TRUCK OPPONENT: West Mackay resident Stephen Rush lobbied the local council in a bid to stop truckies using his street as a parking bay.
TRUCK OPPONENT: West Mackay resident Stephen Rush lobbied the local council in a bid to stop truckies using his street as a parking bay. Zizi Averill

Hide your truck from neighbours or face steep fine

MACKAY truckies parked at home now face a $667 fine unless their prime movers are hidden from their neighbours' view.

Mackay Regional Council adopted the controversial local law late last month to regulate the parking of heavy vehicles on private premises.

Community and client services director Bridget Mather said the law, which came into effect on October 4, was in response to numerous complaints from residents and community consultation.

"The law states if a vehicle greater than 8GVM is parked on a residential property and cannot comply with the exemption criteria, then an application for a permit must be submitted to council before the vehicle is permitted to be parked at the residence,” Ms Mather said.

"Logan, Ipswich, Brisbane, Gold Coast councils all have similar laws regarding parking heavy vehicles in residential areas.”

The permit is a one-off fee of $445.

She said that in addition to the fee, heavy vehicles must be screened from the neighbouring residences using "strategic vegetation, a shed or something similar”.

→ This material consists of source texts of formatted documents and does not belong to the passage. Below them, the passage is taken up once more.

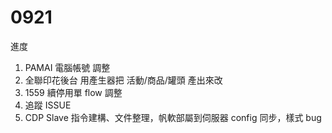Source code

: # 0921

進度

1. PAMAI 電腦帳號 調整
2. 全聯印花後台 用產生器把 活動/商品/罐頭 產出來改
3. 1559 續停用單 flow 調整
4. 追蹤 ISSUE
5. CDP Slave 指令建構、文件整理，帆軟部屬到伺服器 config 同步，樣式 bug
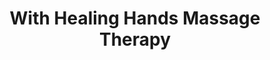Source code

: ---
title: "With Healing Hands Massage Therapy"
url: /sarasota/with-healing-hands-massage-therapy/
shop: Massage
---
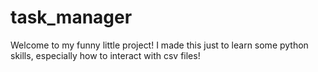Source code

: # task_manager
Welcome to my funny little project! I made this just to learn some python skills, especially how to interact with csv files!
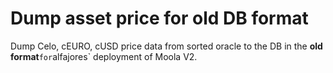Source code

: # Dump asset price for old DB format
Dump Celo, cEURO, cUSD price data from sorted oracle to the DB in the **old format**` for `alfajores` deployment of Moola V2.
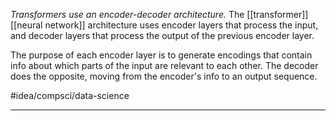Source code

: *Transformers use an encoder-decoder architecture.* The [[transformer]] [[neural network]] architecture uses encoder layers that process the input, and decoder layers that process the output of the previous encoder layer. 

The purpose of each encoder layer is to generate encodings that contain info about which parts of the input are relevant to each other. The decoder does the opposite, moving from the encoder's info to an output sequence. 

#idea/compsci/data-science 

---
[1]: https://en.wikipedia.org/wiki/Transformer_(machine_learning_model)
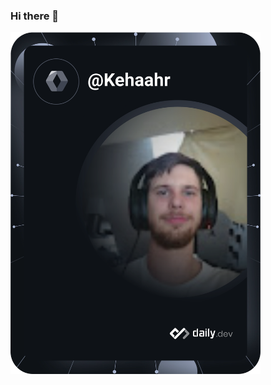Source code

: ### Hi there 👋

<!--
**kehaahr/Kehaahr** is a ✨ _special_ ✨ repository because its `README.md` (this file) appears on your GitHub profile.

Here are some ideas to get you started:

- 🔭 I’m currently working on ...
- 🌱 I’m currently learning ...
- 👯 I’m looking to collaborate on ...
- 🤔 I’m looking for help with ...
- 💬 Ask me about ...
- 📫 How to reach me: ...
- 😄 Pronouns: ...
- ⚡ Fun fact: ...
-->


<a href="https://app.daily.dev/DailyDevTips"><img src="https://github.com/kehaahr/Kehaahr/blob/master/devcard.svg" width="400" alt="Kenneth Haahr's Dev Card"/></a>
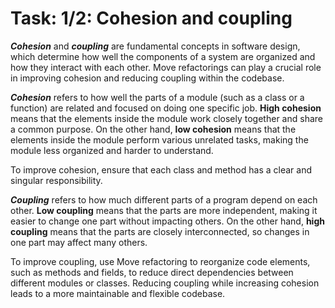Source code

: # Task: 1/2: Cohesion and coupling

_**Cohesion**_ and _**coupling**_ are fundamental concepts in software design, which determine how well the components of a
system are organized and how they interact with each other. Move refactorings can play a crucial role in improving
cohesion and reducing coupling within the codebase.

**_Cohesion_** refers to how well the parts of a module (such as a class or a function) are related and focused on doing
one
specific job.
**High cohesion** means that the elements inside the module work closely together and share a common purpose.
On the other hand, **low cohesion** means that the elements inside the module perform various
unrelated tasks, making the module less organized and harder to understand.

To improve cohesion, ensure that each class and method has a clear and singular responsibility.

_**Coupling**_ refers to how much different parts of a program depend on each other.
**Low coupling** means that the parts are more independent, making it easier to change one part without
impacting others.
On the other hand, **high coupling** means that the parts are closely interconnected, so changes in one part may affect
many others.

To improve coupling, use Move refactoring to reorganize code elements, such as methods and fields, to reduce direct
dependencies between different modules or classes.
Reducing coupling while increasing cohesion leads to a more maintainable and flexible codebase.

Heavy vehicles parked within built-up areas on the road will continue to be regulated under the State Government's Transport Operations (Road Use Management - Road Rules) Regulation 2009 (TORUM).

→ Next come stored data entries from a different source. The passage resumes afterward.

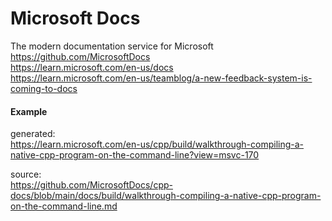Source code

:# Microsoft Docs
The modern documentation service for Microsoft  
https://github.com/MicrosoftDocs  
https://learn.microsoft.com/en-us/docs  
https://learn.microsoft.com/en-us/teamblog/a-new-feedback-system-is-coming-to-docs  

#### Example
generated:  
https://learn.microsoft.com/en-us/cpp/build/walkthrough-compiling-a-native-cpp-program-on-the-command-line?view=msvc-170  

source:  
https://github.com/MicrosoftDocs/cpp-docs/blob/main/docs/build/walkthrough-compiling-a-native-cpp-program-on-the-command-line.md  

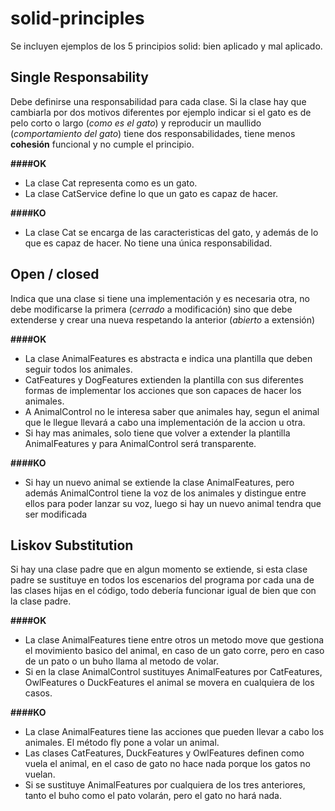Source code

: # solid-principles

Se incluyen ejemplos de los 5 principios solid: bien aplicado y mal aplicado.

## Single Responsability

Debe definirse una responsabilidad para cada clase. Si la clase hay que cambiarla por dos motivos diferentes por ejemplo indicar si el gato es de pelo corto o largo (_como es el gato_) y reproducir un maullido (_comportamiento del gato_) tiene dos responsabilidades, tiene menos **cohesión** funcional y no cumple el principio.

**####OK**

* La clase Cat representa como es un gato.
* La clase CatService define lo que un gato es capaz de hacer.

**####KO**

* La clase Cat se encarga de las caracteristicas del gato, y además de lo que es capaz de hacer. No tiene una única responsabilidad.

## Open / closed

Indica que una clase si tiene una implementación y es necesaria otra, no debe modificarse la primera (_cerrado_ a modificación) sino que debe extenderse y crear una nueva respetando la anterior (_abierto_ a extensión)

**####OK**

* La clase AnimalFeatures es abstracta e indica una plantilla que deben seguir todos los animales.
* CatFeatures y DogFeatures extienden la plantilla con sus diferentes formas de implementar los acciones que son capaces de hacer los animales.
* A AnimalControl no le interesa saber que animales hay, segun el animal que le llegue llevará a cabo una implementación de la accion u otra.
* Si hay mas animales, solo tiene que volver a extender la plantilla AnimalFeatures y para AnimalControl será transparente.

**####KO**

* Si hay un nuevo animal se extiende la clase AnimalFeatures, pero además AnimalControl tiene la voz de los animales y distingue entre ellos para poder lanzar su voz, luego si hay un nuevo animal tendra que ser modificada

## Liskov Substitution

Si hay una clase padre que en algun momento se extiende, si esta clase padre se sustituye en todos los escenarios del programa por cada una de las clases hijas en el código, todo debería funcionar igual de bien que con la clase padre.
 
**####OK**

* La clase AnimalFeatures tiene entre otros un metodo move que gestiona el movimiento basico del animal, en caso de un gato corre, pero en caso de un pato o un buho llama al metodo de volar.
* Si en la clase AnimalControl sustituyes AnimalFeatures por CatFeatures, OwlFeatures o DuckFeatures el animal se movera en cualquiera de los casos.  

**####KO**

* La clase AnimalFeatures tiene las acciones que pueden llevar a cabo los animales. El método fly pone a volar un animal.
* Las clases CatFeatures, DuckFeatures y OwlFeatures definen como vuela el animal, en el caso de gato no hace nada porque los gatos no vuelan.
* Si se sustituye AnimalFeatures por cualquiera de los tres anteriores, tanto el buho como el pato volarán, pero el gato no hará nada.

This state regulation prescribes that a heavy vehicle must not be parked on the road for longer than one hour in a built-up area. There are exceptions for delivery and emergency vehicles.

In 2018, the Queensland Trucking Association raised a number of concerns about the proposed law, saying it was "unreasonable” when considering Mackay was heavily dependant on road transport.

A council spokesperson added that before fining a truckie $667 for breaching the new law, its first step would be to "inform any owner first, and issue correspondence in the first instance”.